╭──

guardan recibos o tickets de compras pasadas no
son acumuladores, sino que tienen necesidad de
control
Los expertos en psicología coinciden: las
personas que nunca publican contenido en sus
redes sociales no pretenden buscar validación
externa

╰──

## What is needed
Once more, write out the records above, exactly as they stand.

## Solution to this task
guardan recibos o tickets de compras pasadas no
son acumuladores, sino que tienen necesidad de
control
Los expertos en psicología coinciden: las
personas que nunca publican contenido en sus
redes sociales no pretenden buscar validación
externa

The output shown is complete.